Frederik Mijnhardt is CEO of secfi, an equity planning platform for startup executives and employees.
Discontinued last year a new record for public exits, with more than 844 US companies going public via an initial public offering (IPO), direct listing or through a special purpose acquisition company (SPAC). That’s up 105% from 2020, when 410 similar companies went public, according to PitchBook.
The 20 largest US IPOs generated an estimated $41 billion in pre-tax value for employees holding stock options in those companies.
Record participation in public exits is good news for founders and investors, but what about the employees who have been granted stock options at these companies?
We examined our proprietary data as well as publicly available data filed with the Securities and Exchange Commission to uncover the key trends for late-stage unicorn employees in 2021.
Here is an overview of what we found:
Employees could have paid less tax if they exercised their stock options before their company went public.
- In 2021, startup employees paid an estimated $11 billion in avoidable taxes by exercising their stock options after exit rather than before exit.
- On average, Secfi clients paid $543,254 to exercise their pre-exit stock options in 2021 (roughly double their annual household income), with taxes making up 73% of the cost.
- Employees at companies that went public in 2021 saved an average of nearly $415,000 by exercising before an IPO.
- Pre-exit stock option exercise rates vary widely from company to company, ranging from just 2.4% at the low end to more than 77% at the high end, which could be an indication of employees’ trust in their company.

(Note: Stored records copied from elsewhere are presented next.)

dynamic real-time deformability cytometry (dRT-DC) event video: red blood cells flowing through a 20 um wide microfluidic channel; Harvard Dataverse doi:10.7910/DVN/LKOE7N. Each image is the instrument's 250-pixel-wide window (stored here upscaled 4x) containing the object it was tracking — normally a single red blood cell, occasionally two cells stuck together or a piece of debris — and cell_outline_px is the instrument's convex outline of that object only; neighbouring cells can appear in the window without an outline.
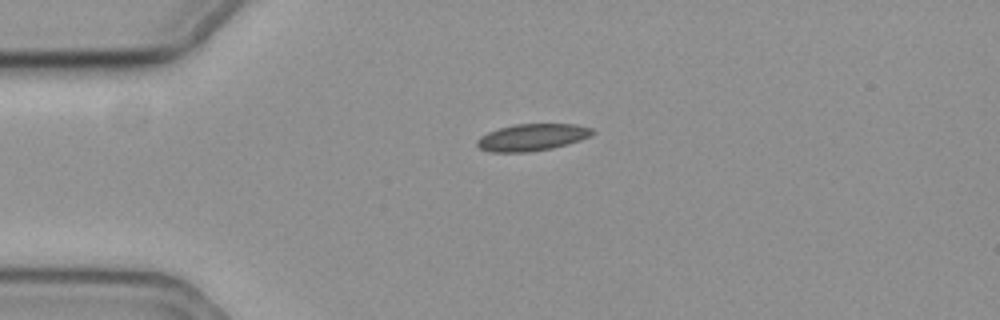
{"species": "common noctule bat (a hibernating species)", "species_latin": "Nyctalus noctula", "temperature_condition": "cold", "stored_images_in_passage": 46, "camera_frame_rate_fps": 3000, "um_per_image_px": 0.085, "animal": {"sex": "female", "body_mass_g": 19.3, "forearm_length_mm": 54.1}, "frame": {"image": 1, "passage_image": 1, "time_ms": 0.0, "image_size_px": [1000, 320], "cell_outline_px": [[596, 132], [592, 136], [568, 144], [552, 148], [528, 152], [488, 152], [480, 148], [476, 144], [476, 140], [480, 136], [488, 132], [500, 128], [516, 124], [576, 124], [592, 128]], "centroid_in_image_um": [45.25, 11.67], "position_along_channel_um": 39.8, "area_um2": 18.21}}
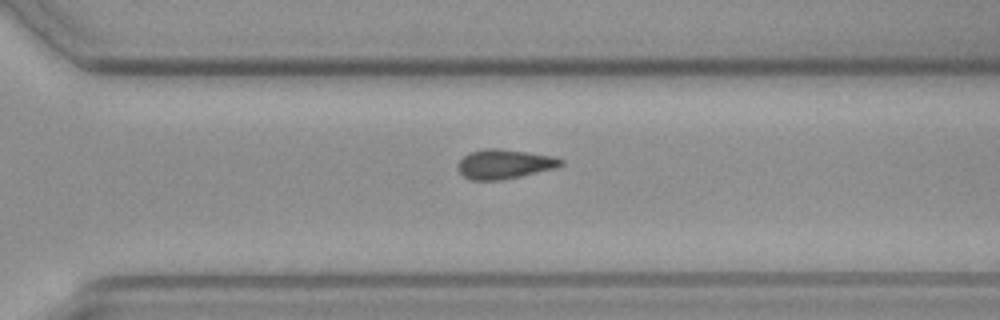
{"frame": {"image": 2, "passage_image": 28, "time_ms": 9.0, "image_size_px": [1000, 320], "cell_outline_px": [[564, 164], [556, 168], [500, 180], [472, 180], [464, 176], [460, 172], [456, 164], [468, 152], [484, 148], [496, 148], [552, 156], [564, 160]], "centroid_in_image_um": [42.84, 13.94], "position_along_channel_um": 327.8, "area_um2": 17.51}}
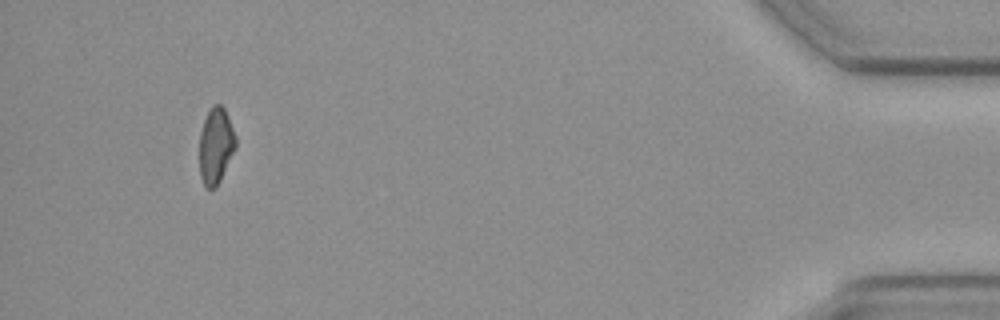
{"frame": {"image": 3, "passage_image": 42, "time_ms": 13.667, "image_size_px": [1000, 320], "cell_outline_px": [[236, 144], [220, 180], [216, 188], [204, 188], [200, 176], [200, 132], [204, 120], [212, 104], [220, 104], [224, 108], [228, 116], [236, 136]], "centroid_in_image_um": [18.33, 12.38], "position_along_channel_um": 416.9, "area_um2": 15.9}}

$11 billion in unnecessary taxes paid in 2021
In 2021, employees of VC-backed US startups that went public paid an estimated $11 billion in additional taxes for waiting to exercise their stock options after exit, according to a SECFI estimate of 172 in the US-based VC-backed public exits.
Employees could have paid less tax if they exercised their stock options before their company went public. This could also have maximized their profits when selling their shares. In 2021, the high exercise cost of stock options remained a major impediment to individuals exercising their stock options early.